Over a 1-year period, a diagnosis of suppurative otitis media was made in 21 infants less than 6 weeks of age, with symptomatology varying from mild rhinorrhea and cough to irritability and severe, protracted diarrhea. Only four infants presented with fever greater than 38°C. One-third of the patients had been born prematurely, 90% were bottle-fed, and only two had significant congenital malformations. Two-thirds of the babies with otitis of bacterial origin were male.
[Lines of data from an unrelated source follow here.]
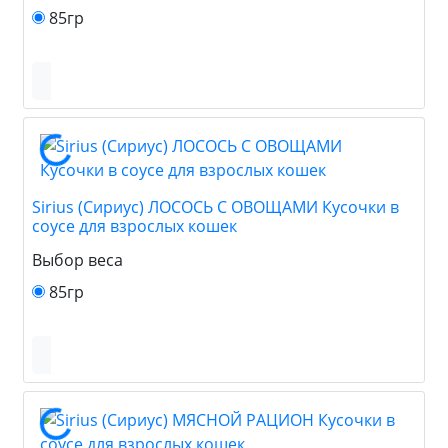
85гр
Sirius (Сириус) ЛОСОСЬ С ОВОЩАМИ Кусочки в
соусе для взрослых кошек
Выбор веса
85гр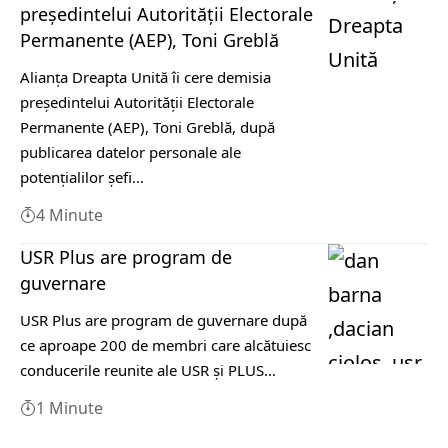
preşedintelui Autorităţii Electorale
Permanente (AEP), Toni Greblă
Alianţa Dreapta Unită îi cere demisia
preşedintelui Autorităţii Electorale
Permanente (AEP), Toni Greblă, după
publicarea datelor personale ale
potenţialilor şefi…
4 Minute
USR Plus are program de
guvernare
USR Plus are program de guvernare după
ce aproape 200 de membri care alcătuiesc
conducerile reunite ale USR şi PLUS…
1 Minute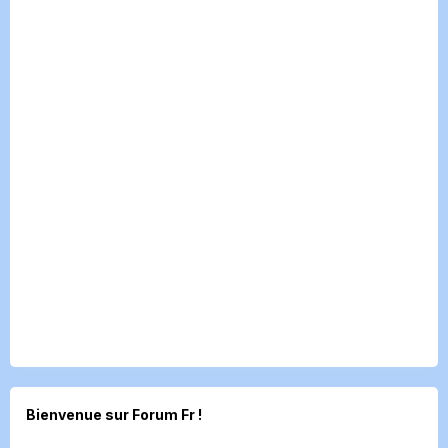
Bienvenue sur Forum Fr !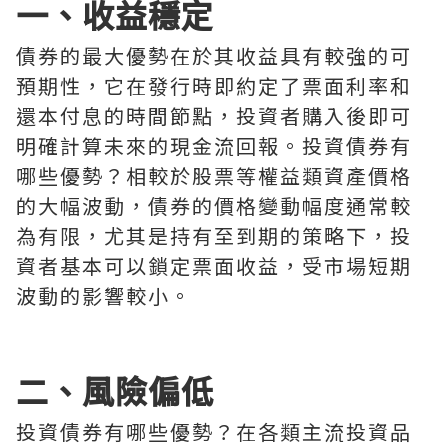
一、收益穩定
債券的最大優勢在於其收益具有較強的可
預期性，它在發行時即約定了票面利率和
還本付息的時間節點，投資者購入後即可
明確計算未來的現金流回報。投資債券有
哪些優勢？相較於股票等權益類資產價格
的大幅波動，債券的價格變動幅度通常較
為有限，尤其是持有至到期的策略下，投
資者基本可以鎖定票面收益，受市場短期
波動的影響較小。
二、風險偏低
投資債券有哪些優勢？在各類主流投資品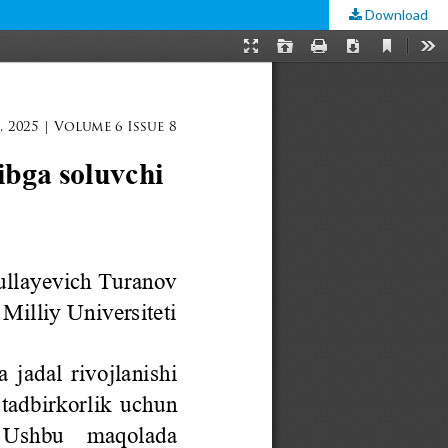
Download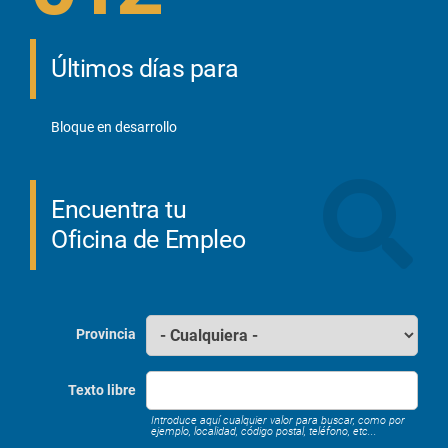
Últimos días para
Bloque en desarrollo
Encuentra tu
Oficina de Empleo
Provincia
Texto libre
Introduce aquí cualquier valor para buscar, como por
ejemplo, localidad, código postal, teléfono, etc...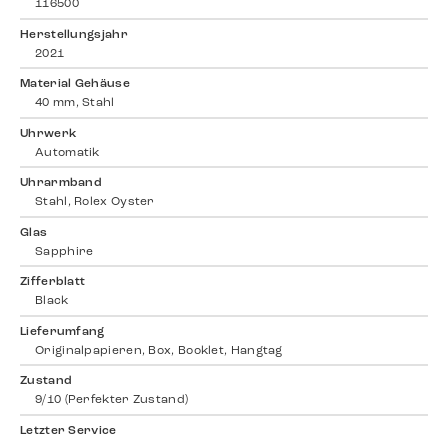
116500
Herstellungsjahr
2021
Material Gehäuse
40 mm, Stahl
Uhrwerk
Automatik
Uhrarmband
Stahl, Rolex Oyster
Glas
Sapphire
Zifferblatt
Black
Lieferumfang
Originalpapieren, Box, Booklet, Hangtag
Zustand
9/10 (Perfekter Zustand)
Letzter Service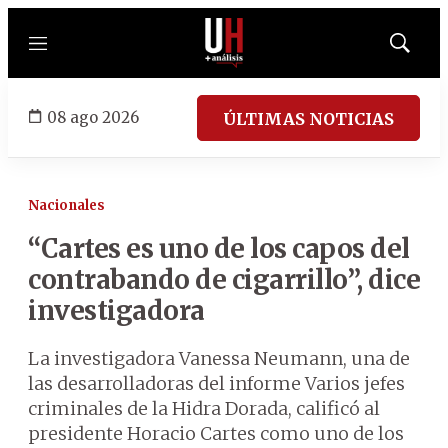
Menú
Mostrar
búsqued
08 ago 2026
ÚLTIMAS NOTICIAS
Nacionales
“Cartes es uno de los capos del
contrabando de cigarrillo”, dice
investigadora
La investigadora Vanessa Neumann, una de
las desarrolladoras del informe Varios jefes
criminales de la Hidra Dorada, calificó al
presidente Horacio Cartes como uno de los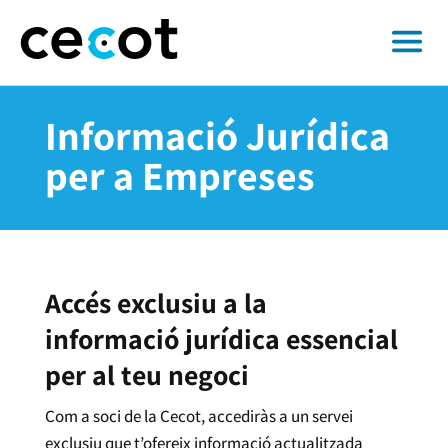
Informació Jurídica
per a Empreses
Accés exclusiu a la
informació jurídica essencial
per al teu negoci
Com a soci de la Cecot, accediràs a un servei
exclusiu que t’ofereix informació actualitzada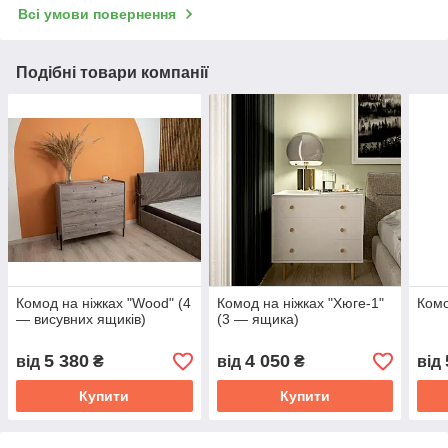
Всі умови повернення
Подібні товари компанії
Комод на ніжках "Wood" (4
Комод на ніжках "Хюге-1"
Комо
— висувних ящиків)
(3 — ящика)
5 380
4 050
від
₴
від
₴
від
Купити
Купити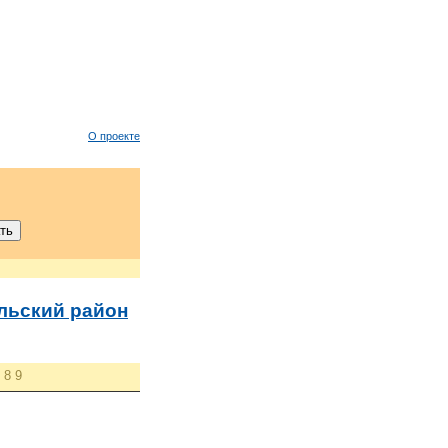
О проекте
льский район
8
9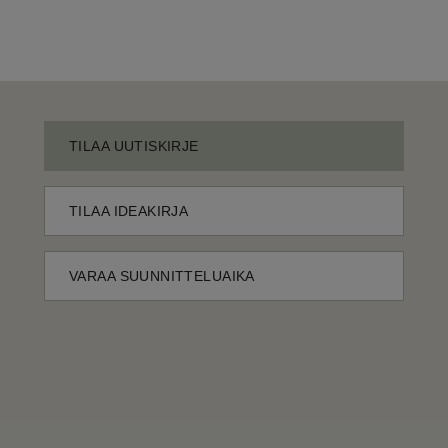
TILAA UUTISKIRJE
TILAA IDEAKIRJA
VARAA SUUNNITTELUAIKA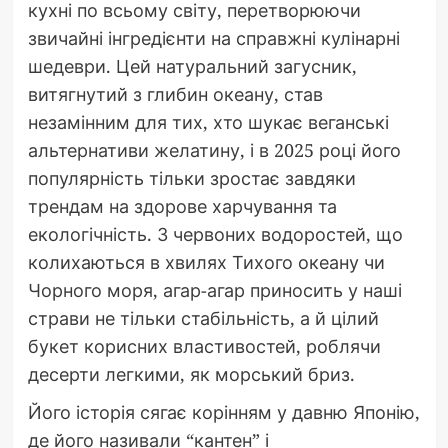
кухні по всьому світу, перетворюючи
звичайні інгредієнти на справжні кулінарні
шедеври. Цей натуральний загусник,
витягнутий з глибин океану, став
незамінним для тих, хто шукає веганські
альтернативи желатину, і в 2025 році його
популярність тільки зростає завдяки
трендам на здорове харчування та
екологічність. З червоних водоростей, що
колихаються в хвилях Тихого океану чи
Чорного моря, агар-агар приносить у наші
страви не тільки стабільність, а й цілий
букет корисних властивостей, роблячи
десерти легкими, як морський бриз.
Його історія сягає корінням у давню Японію,
де його називали “кантен” і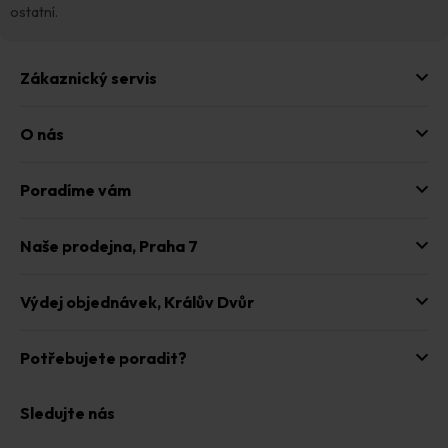
ostatní.
Zákaznický servis
O nás
Poradíme vám
Naše prodejna,
Praha 7
Výdej objednávek,
Králův Dvůr
Potřebujete poradit?
Sledujte nás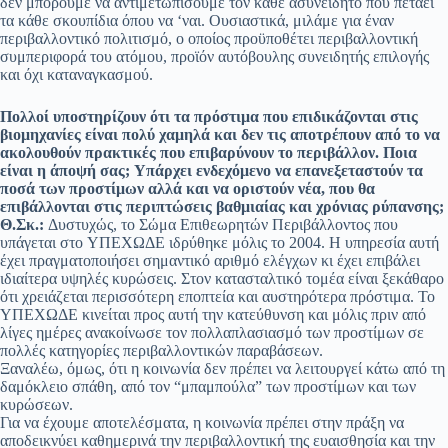
δεν μπορούμε να αντιμετωπίσουμε τον κάθε ασυνείδητο που πετάει
τα κάθε σκουπίδια όπου να ‘ναι. Ουσιαστικά, μιλάμε για έναν
περιβαλλοντικό πολιτισμό, ο οποίος προϋποθέτει περιβαλλοντική
συμπεριφορά του ατόμου, προϊόν αυτόβουλης συνειδητής επιλογής
και όχι καταναγκασμού.
Πολλοί υποστηρίζουν ότι τα πρόστιμα που επιδικάζονται στις
βιομηχανίες είναι πολύ χαμηλά και δεν τις αποτρέπουν από το να
ακολουθούν πρακτικές που επιβαρύνουν το περιβάλλον. Ποια
είναι η άποψή σας; Yπάρχει ενδεχόμενο να επανεξεταστούν τα
ποσά των προστίμων αλλά και να οριστούν νέα, που θα
επιβάλλονται στις περιπτώσεις βαθμιαίας και χρόνιας ρύπανσης;
Θ.Σκ.:
Δυστυχώς, το Σώμα Επιθεωρητών Περιβάλλοντος που
υπάγεται στο YΠΕΧΩΔΕ ιδρύθηκε μόλις το 2004. Η υπηρεσία αυτή
έχει πραγματοποιήσει σημαντικό αριθμό ελέγχων κι έχει επιβάλει
ιδιαίτερα υψηλές κυρώσεις. Στον κατασταλτικό τομέα είναι ξεκάθαρο
ότι χρειάζεται περισσότερη εποπτεία και αυστηρότερα πρόστιμα. Το
YΠΕΧΩΔΕ κινείται προς αυτή την κατεύθυνση και μόλις πριν από
λίγες ημέρες ανακοίνωσε τον πολλαπλασιασμό των προστίμων σε
πολλές κατηγορίες περιβαλλοντικών παραβάσεων.
Ξαναλέω, όμως, ότι η κοινωνία δεν πρέπει να λειτουργεί κάτω από τη
δαμόκλειο σπάθη, από τον “μπαμπούλα” των προστίμων και των
κυρώσεων.
Για να έχουμε αποτελέσματα, η κοινωνία πρέπει στην πράξη να
αποδεικνύει καθημερινά την περιβαλλοντική της ευαισθησία και την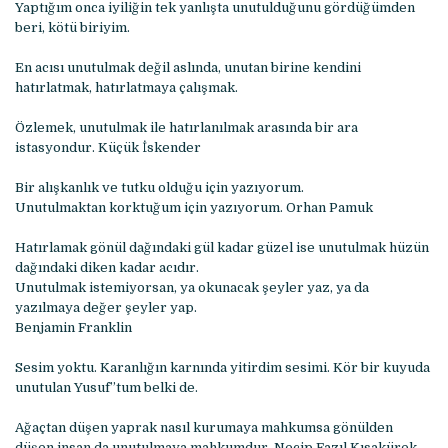
Yaptığım onca iyiliğin tek yanlışta unutulduğunu gördüğümden
beri, kötü biriyim.
En acısı unutulmak değil aslında, unutan birine kendini
hatırlatmak, hatırlatmaya çalışmak.
Özlemek, unutulmak ile hatırlanılmak arasında bir ara
istasyondur. Küçük İskender
Bir alışkanlık ve tutku olduğu için yazıyorum.
Unutulmaktan korktuğum için yazıyorum. Orhan Pamuk
Hatırlamak gönül dağındaki gül kadar güzel ise unutulmak hüzün
dağındaki diken kadar acıdır.
Unutulmak istemiyorsan, ya okunacak şeyler yaz, ya da
yazılmaya değer şeyler yap.
Benjamin Franklin
Sesim yoktu. Karanlığın karnında yitirdim sesimi. Kör bir kuyuda
unutulan Yusuf”tum belki de.
Ağaçtan düşen yaprak nasıl kurumaya mahkumsa gönülden
düşen insan da unutulmaya mahkumdur. Necip Fazıl Kısakürek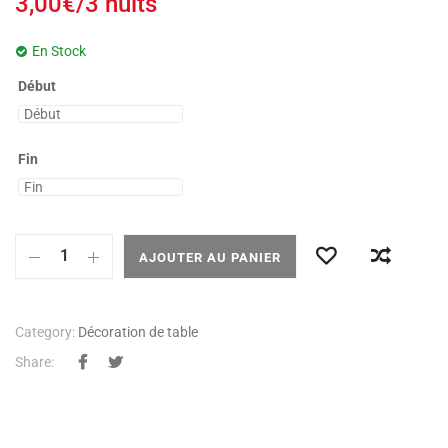
3,00
€
/3 nuits
En Stock
Début
Fin
AJOUTER AU PANIER
Category:
Décoration de table
Share: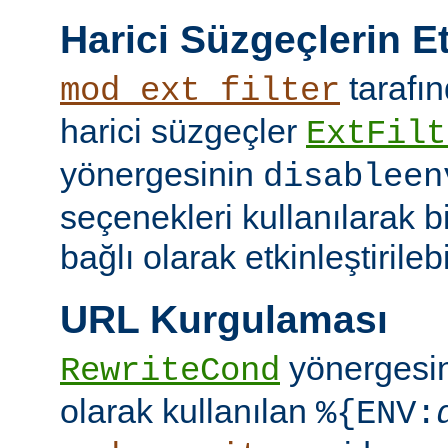
Harici Süzgeçlerin Et
tarafın
mod_ext_filter
harici süzgeçler
ExtFilt
yönergesinin
disableen
seçenekleri kullanılarak 
bağlı olarak etkinleştirilebil
URL Kurgulaması
yönergesi
RewriteCond
olarak kullanılan
%{ENV: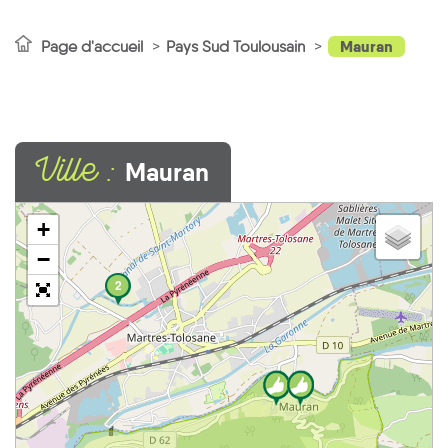
Mauran
Page d'accueil
Pays Sud Toulousain
Ville :
Mauran
+
−
2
Infants admitted to the study underwent diagnostic tympanoparacentesis, yielding purulent material and bacterial growth from all but three. The predominant organisms isolated were Escherichia coli, Staphylococcus aureus, and Klebsiella pneumoniae. In cases of treatment failure, reinfection was most common with Pseudomonas aeruginosa. On the basis of disc sensitivities, only 61% of the exudates from which bacteria were isolated proved amenable to ampicillin therapy alone. Bacteria cultured from nasopharyngeal swabs of the same infants showed a correlation with ear isolations in only 28% of the cases. When a 10-day course of therapy was carried out utilizing antibiotics to which the organism was sensitive, there was a 22% failure rate, suggesting the possible need for more prolonged therapy with a parenterally-administered agent plus ampicillin in the management of otitis media in the neonate and young infant.